Exercise:
Copy the items below verbatim, from the line with "# Installation" to the line with "Roblox is one", including both of those lines and nothing else.

Data for processing:
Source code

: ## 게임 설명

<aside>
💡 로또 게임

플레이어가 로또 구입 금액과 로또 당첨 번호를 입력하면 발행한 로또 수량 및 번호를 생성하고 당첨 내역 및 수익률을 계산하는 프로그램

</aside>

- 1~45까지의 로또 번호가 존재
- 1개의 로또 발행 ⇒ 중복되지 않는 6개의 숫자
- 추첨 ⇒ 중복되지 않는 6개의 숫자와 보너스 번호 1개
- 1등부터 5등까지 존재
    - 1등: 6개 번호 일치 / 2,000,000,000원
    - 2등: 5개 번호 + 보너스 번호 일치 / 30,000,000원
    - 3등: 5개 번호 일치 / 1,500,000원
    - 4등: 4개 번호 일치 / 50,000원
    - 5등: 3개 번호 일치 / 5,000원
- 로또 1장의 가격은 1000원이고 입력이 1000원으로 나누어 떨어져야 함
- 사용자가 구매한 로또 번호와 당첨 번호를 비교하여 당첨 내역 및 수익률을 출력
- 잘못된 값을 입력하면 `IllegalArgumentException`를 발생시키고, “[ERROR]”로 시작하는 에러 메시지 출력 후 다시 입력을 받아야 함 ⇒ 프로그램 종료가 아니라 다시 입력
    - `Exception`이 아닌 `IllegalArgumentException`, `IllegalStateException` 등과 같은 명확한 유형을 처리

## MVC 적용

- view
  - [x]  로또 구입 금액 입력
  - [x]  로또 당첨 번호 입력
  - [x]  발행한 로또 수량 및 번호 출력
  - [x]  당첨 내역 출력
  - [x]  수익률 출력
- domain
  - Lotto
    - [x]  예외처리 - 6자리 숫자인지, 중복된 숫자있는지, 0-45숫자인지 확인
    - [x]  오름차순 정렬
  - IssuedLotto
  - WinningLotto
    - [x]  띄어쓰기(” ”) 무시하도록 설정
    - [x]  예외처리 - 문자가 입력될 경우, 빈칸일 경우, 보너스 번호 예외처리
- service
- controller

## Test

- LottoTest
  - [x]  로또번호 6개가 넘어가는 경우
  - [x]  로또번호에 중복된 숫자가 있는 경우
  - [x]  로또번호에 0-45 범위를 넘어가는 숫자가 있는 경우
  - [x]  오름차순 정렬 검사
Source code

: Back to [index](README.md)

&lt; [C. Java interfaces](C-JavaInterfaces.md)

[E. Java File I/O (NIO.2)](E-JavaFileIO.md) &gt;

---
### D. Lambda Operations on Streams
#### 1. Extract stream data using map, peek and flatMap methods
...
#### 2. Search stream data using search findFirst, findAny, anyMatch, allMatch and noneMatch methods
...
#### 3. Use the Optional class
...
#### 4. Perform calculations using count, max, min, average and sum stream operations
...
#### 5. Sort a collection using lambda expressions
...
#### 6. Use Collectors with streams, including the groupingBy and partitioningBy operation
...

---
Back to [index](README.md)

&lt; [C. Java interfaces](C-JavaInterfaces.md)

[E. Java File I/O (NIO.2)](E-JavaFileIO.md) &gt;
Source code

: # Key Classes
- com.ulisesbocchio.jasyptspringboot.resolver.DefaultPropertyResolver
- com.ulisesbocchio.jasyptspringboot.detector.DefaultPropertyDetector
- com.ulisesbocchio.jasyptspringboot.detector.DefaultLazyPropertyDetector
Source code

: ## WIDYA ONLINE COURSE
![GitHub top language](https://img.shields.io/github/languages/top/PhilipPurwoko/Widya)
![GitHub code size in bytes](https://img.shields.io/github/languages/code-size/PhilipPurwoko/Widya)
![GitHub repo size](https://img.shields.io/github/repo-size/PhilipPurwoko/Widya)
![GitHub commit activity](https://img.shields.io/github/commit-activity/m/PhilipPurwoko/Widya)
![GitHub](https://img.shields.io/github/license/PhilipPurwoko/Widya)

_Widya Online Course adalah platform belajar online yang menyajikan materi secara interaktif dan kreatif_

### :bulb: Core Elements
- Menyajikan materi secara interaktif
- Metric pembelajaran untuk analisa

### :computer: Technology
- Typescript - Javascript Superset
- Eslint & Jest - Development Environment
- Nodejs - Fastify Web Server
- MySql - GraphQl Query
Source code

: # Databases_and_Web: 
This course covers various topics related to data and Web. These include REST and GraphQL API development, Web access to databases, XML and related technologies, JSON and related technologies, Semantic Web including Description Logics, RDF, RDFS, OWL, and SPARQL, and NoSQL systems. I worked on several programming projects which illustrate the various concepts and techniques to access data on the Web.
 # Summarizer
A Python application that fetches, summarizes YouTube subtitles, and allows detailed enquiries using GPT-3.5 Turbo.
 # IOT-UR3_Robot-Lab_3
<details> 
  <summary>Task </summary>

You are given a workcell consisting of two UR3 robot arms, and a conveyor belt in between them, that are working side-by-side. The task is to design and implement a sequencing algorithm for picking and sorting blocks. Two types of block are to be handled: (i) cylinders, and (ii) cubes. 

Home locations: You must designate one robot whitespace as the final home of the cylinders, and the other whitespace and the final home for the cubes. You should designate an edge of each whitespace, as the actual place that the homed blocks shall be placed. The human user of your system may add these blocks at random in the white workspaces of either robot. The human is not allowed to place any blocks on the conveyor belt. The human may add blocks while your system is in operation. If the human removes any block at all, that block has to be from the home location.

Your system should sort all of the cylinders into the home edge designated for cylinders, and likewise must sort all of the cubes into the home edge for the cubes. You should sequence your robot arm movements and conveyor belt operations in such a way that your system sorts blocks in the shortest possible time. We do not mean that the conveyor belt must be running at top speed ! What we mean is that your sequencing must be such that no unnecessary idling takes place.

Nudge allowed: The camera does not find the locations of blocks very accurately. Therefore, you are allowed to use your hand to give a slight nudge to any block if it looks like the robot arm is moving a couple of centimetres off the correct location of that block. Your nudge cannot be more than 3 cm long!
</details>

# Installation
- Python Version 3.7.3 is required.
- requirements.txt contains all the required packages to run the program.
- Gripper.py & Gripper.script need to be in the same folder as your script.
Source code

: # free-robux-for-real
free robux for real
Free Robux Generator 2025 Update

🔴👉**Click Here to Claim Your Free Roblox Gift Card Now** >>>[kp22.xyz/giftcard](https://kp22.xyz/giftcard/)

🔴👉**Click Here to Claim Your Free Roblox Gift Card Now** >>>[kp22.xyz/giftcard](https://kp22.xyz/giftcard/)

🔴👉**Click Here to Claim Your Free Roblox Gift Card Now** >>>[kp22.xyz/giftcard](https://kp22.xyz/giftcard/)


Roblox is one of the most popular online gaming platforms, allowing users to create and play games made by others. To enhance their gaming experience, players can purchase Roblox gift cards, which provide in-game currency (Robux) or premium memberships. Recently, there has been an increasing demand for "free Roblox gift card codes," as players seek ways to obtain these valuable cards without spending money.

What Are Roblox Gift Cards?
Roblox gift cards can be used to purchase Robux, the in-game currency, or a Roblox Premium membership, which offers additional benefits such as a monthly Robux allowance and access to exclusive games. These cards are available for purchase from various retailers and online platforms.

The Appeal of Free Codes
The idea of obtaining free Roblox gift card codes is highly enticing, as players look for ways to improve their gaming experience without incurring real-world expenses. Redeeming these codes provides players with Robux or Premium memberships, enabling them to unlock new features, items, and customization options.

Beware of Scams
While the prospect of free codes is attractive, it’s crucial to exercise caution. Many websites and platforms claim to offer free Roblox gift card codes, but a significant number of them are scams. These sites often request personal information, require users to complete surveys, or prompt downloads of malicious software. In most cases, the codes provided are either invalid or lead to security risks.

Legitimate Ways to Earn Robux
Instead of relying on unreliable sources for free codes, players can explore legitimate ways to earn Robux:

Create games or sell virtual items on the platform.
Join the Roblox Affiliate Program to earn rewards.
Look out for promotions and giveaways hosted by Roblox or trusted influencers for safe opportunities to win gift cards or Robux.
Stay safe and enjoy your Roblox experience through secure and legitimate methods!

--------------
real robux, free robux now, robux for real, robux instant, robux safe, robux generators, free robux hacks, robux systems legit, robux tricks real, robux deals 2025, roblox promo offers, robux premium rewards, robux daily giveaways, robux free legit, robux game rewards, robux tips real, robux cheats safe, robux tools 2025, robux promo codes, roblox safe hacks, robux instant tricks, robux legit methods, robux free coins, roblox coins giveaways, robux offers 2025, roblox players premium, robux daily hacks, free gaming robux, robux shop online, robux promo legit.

Solution to this exercise:
# Installation
- Python Version 3.7.3 is required.
- requirements.txt contains all the required packages to run the program.
- Gripper.py & Gripper.script need to be in the same folder as your script.
Source code

: # free-robux-for-real
free robux for real
Free Robux Generator 2025 Update

🔴👉**Click Here to Claim Your Free Roblox Gift Card Now** >>>[kp22.xyz/giftcard](https://kp22.xyz/giftcard/)

🔴👉**Click Here to Claim Your Free Roblox Gift Card Now** >>>[kp22.xyz/giftcard](https://kp22.xyz/giftcard/)

🔴👉**Click Here to Claim Your Free Roblox Gift Card Now** >>>[kp22.xyz/giftcard](https://kp22.xyz/giftcard/)


Roblox is one of the most popular online gaming platforms, allowing users to create and play games made by others. To enhance their gaming experience, players can purchase Roblox gift cards, which provide in-game currency (Robux) or premium memberships. Recently, there has been an increasing demand for "free Roblox gift card codes," as players seek ways to obtain these valuable cards without spending money.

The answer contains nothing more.